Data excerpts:
#####

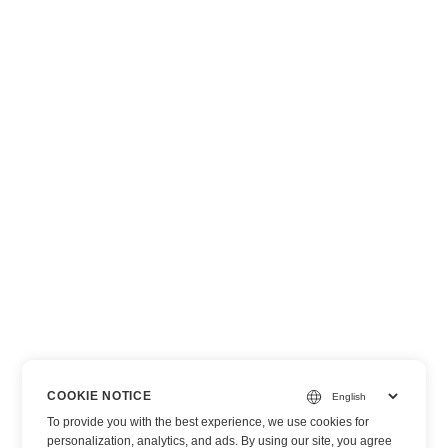
COOKIE NOTICE
To provide you with the best experience, we use cookies for
personalization, analytics, and ads. By using our site, you agree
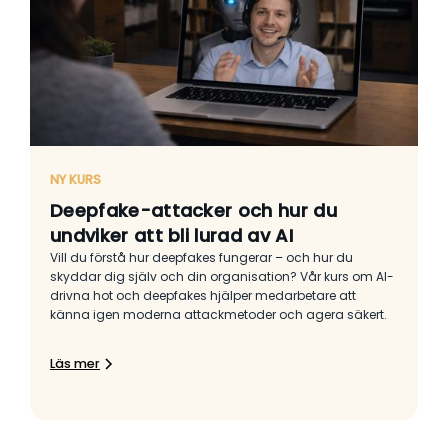
NY KURS
Deepfake-attacker och hur du
undviker att bli lurad av AI
Vill du förstå hur deepfakes fungerar – och hur du
skyddar dig själv och din organisation? Vår kurs om AI-
drivna hot och deepfakes hjälper medarbetare att
känna igen moderna attackmetoder och agera säkert.
Läs mer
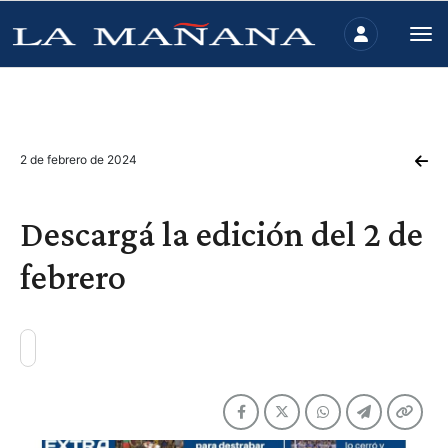
2 de febrero de 2024
Descargá la edición del 2 de
febrero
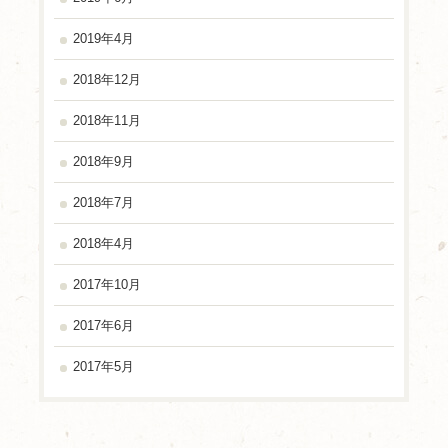
2019年4月
2018年12月
2018年11月
2018年9月
2018年7月
2018年4月
2017年10月
2017年6月
2017年5月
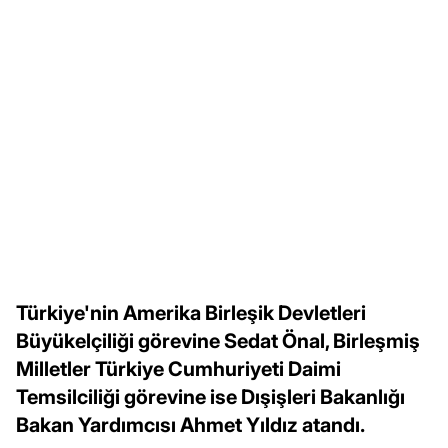
Türkiye'nin Amerika Birleşik Devletleri
Büyükelçiliği görevine Sedat Önal, Birleşmiş
Milletler Türkiye Cumhuriyeti Daimi
Temsilciliği görevine ise Dışişleri Bakanlığı
Bakan Yardımcısı Ahmet Yıldız atandı.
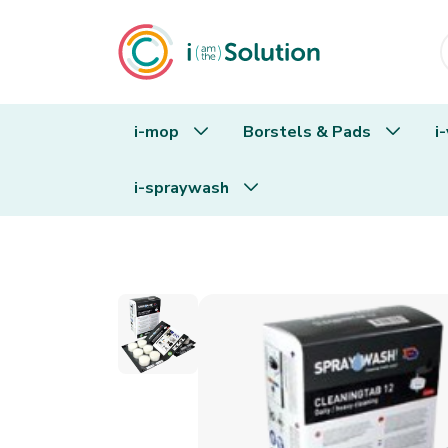
i-mop
Borstels & Pads
i
i-spraywash
i-spraywash Reinigingstablet 12P – Gron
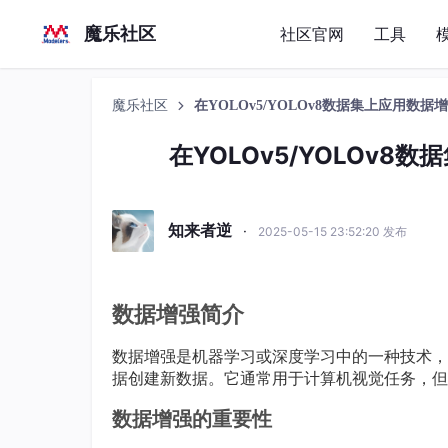
魔乐社区
社区官网
工具
魔乐社区
在YOLOv5/YOLOv8数据集上应用数
在YOLOv5/YOLOv
知来者逆
·
2025-05-15 23:52:20 发布
数据增强简介
数据增强是机器学习或深度学习中的一种技术，
据创建新数据。它通常用于计算机视觉任务，但
数据增强的重要性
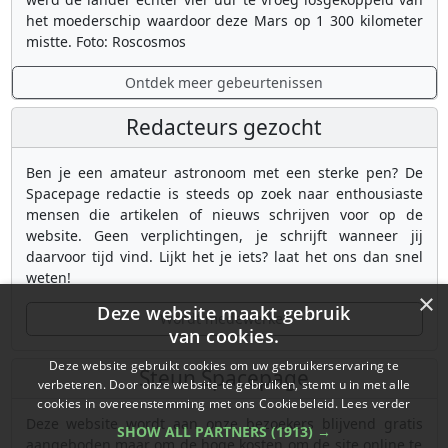
het moederschip waardoor deze Mars op 1 300 kilometer
mistte. Foto: Roscosmos
Ontdek meer gebeurtenissen
Redacteurs gezocht
Ben je een amateur astronoom met een sterke pen? De
Spacepage redactie is steeds op zoek naar enthousiaste
mensen die artikelen of nieuws schrijven voor op de
website. Geen verplichtingen, je schrijft wanneer jij
daarvoor tijd vind. Lijkt het je iets? laat het ons dan snel
weten!
×
Deze website maakt gebruik
Wordt medewerker
van cookies.
Deze website gebruikt cookies om uw gebruikerservaring te
Steun Spacepage
verbeteren. Door onze website te gebruiken, stemt u in met alle
cookies in overeenstemming met ons Cookiebeleid.
Lees verder
Deze website wordt aan onze bezoekers blijvend gratis
SHOW ALL PARTNERS
(1913) →
aangeboden maar om de hoge kosten om de site online te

#####

[PROBLEM STATEMENT] Starting with the first line of the data above, write out each line exactly up to and including the line that holds "Redacteurs gezocht". Pictures stay out.

[OUTPUT OF THE TASK]
COOKIE NOTICE
To provide you with the best experience, we use cookies for
personalization, analytics, and ads. By using our site, you agree
NY KURS
Deepfake-attacker och hur du
undviker att bli lurad av AI
Vill du förstå hur deepfakes fungerar – och hur du
skyddar dig själv och din organisation? Vår kurs om AI-
drivna hot och deepfakes hjälper medarbetare att
känna igen moderna attackmetoder och agera säkert.
Läs mer
2 de febrero de 2024
Descargá la edición del 2 de
febrero
2019年4月
2018年12月
2018年11月
2018年9月
2018年7月
2018年4月
2017年10月
2017年6月
2017年5月
Türkiye'nin Amerika Birleşik Devletleri
Büyükelçiliği görevine Sedat Önal, Birleşmiş
Milletler Türkiye Cumhuriyeti Daimi
Temsilciliği görevine ise Dışişleri Bakanlığı
Bakan Yardımcısı Ahmet Yıldız atandı.
i-mop
Borstels & Pads
i
i-spraywash
i-spraywash Reinigingstablet 12P – Gron
魔乐社区
社区官网
工具
魔乐社区
在YOLOv5/YOLOv8数据集上应用数
在YOLOv5/YOLOv
知来者逆
·
2025-05-15 23:52:20 发布
数据增强简介
数据增强是机器学习或深度学习中的一种技术，
据创建新数据。它通常用于计算机视觉任务，但
数据增强的重要性
het moederschip waardoor deze Mars op 1 300 kilometer
mistte. Foto: Roscosmos
Ontdek meer gebeurtenissen
Redacteurs gezocht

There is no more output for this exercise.